Przyznałem, uśmiechając się delikatnie i widząc jej przepraszający uśmiech na ustach. Odgarnęła jedną dłonią swoje długie włosy, wracając wzrokiem do swojego pierworodnego. 

-Wiesz, Eren jest teraz bardzo mały i budzi się w nocy. Jeśli obudzi cię jego płacz, to bardzo mi przykro.

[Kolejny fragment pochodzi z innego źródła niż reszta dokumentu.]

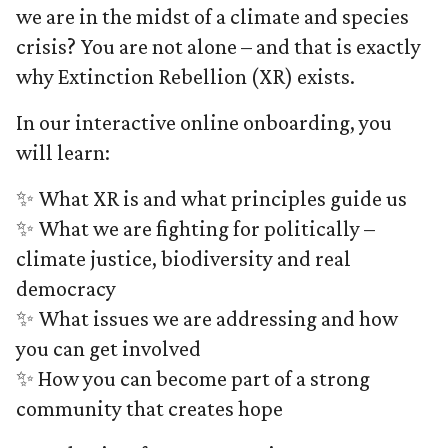
we are in the midst of a climate and species
crisis? You are not alone – and that is exactly
why Extinction Rebellion (XR) exists.
In our interactive online onboarding, you
will learn:
✨ What XR is and what principles guide us
✨ What we are fighting for politically –
climate justice, biodiversity and real
democracy
✨ What issues we are addressing and how
you can get involved
✨ How you can become part of a strong
community that creates hope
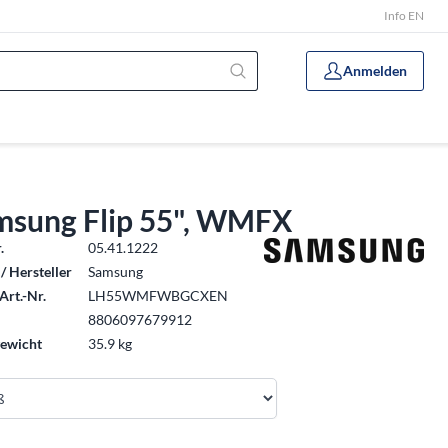
Info EN
Anmelden
msung Flip 55", WMFX
.
05.41.1222
/ Hersteller
Samsung
Art.-Nr.
LH55WMFWBGCXEN
8806097679912
ewicht
35.9 kg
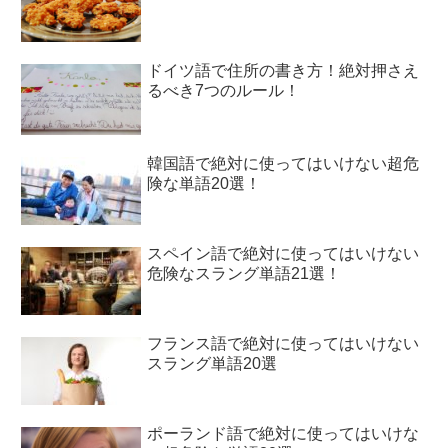
ドイツ語で住所の書き方！絶対押さえ
るべき7つのルール！
韓国語で絶対に使ってはいけない超危
険な単語20選！
スペイン語で絶対に使ってはいけない
危険なスラング単語21選！
フランス語で絶対に使ってはいけない
スラング単語20選
ポーランド語で絶対に使ってはいけな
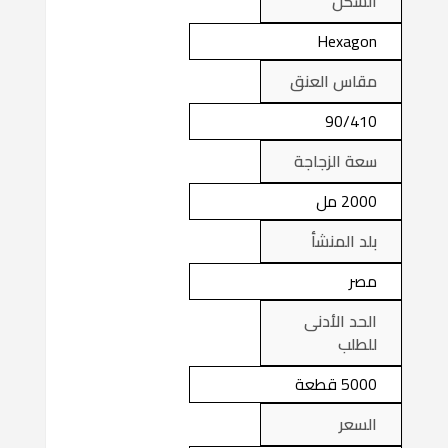
الشكل
Hexagon
مقاس العنق
90/410
سعة الزجاجة
2000 مل
بلد المنشأ
مصر
الحد الأدنى
للطلب
5000 قطعة
السعر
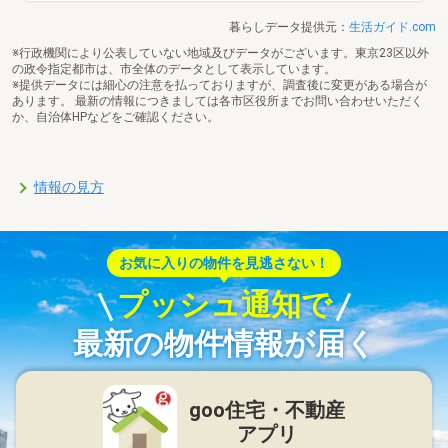
暮らしデータ提供元：
生活ガイド.com
※行政機関により公表していない地域及びデータがございます。東京23区以外
の政令指定都市は、市全体のデータとして表示しています。
※提供データには細心の注意を払っておりますが、調査後に変更がある場合が
あります。 最新の情報につきましては各市区役所までお問い合わせいただく
か、自治体HPなどをご確認ください。
情報の見方
お気に入りの物件を見逃さない！
プッシュ通知で
最新の物件情報が届く
goo住宅・不動産
アプリ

Zmarszczyłem delikatnie brwi, nie do końca rozumiejąc, o czym ona mówi. Nie potrafiłem sobie przypomnieć, żebym kiedykolwiek słyszał płacz Erena. Może mam jakieś luki w pamięci?

-Nie martw się, ciociu. 

Kobieta dopiero po chwili znów zwróciła się do mnie, wyciągając dłoń i przeczesując moje krótkie włosy.

-Wiesz, cieszę się, że z nami jesteś. Mam przeczucie, że będziecie z Erenem bardzo blisko związani.

Powiedziała ale ja wtedy nie miałem jeszcze pojęcia, co to wszystko oznacza.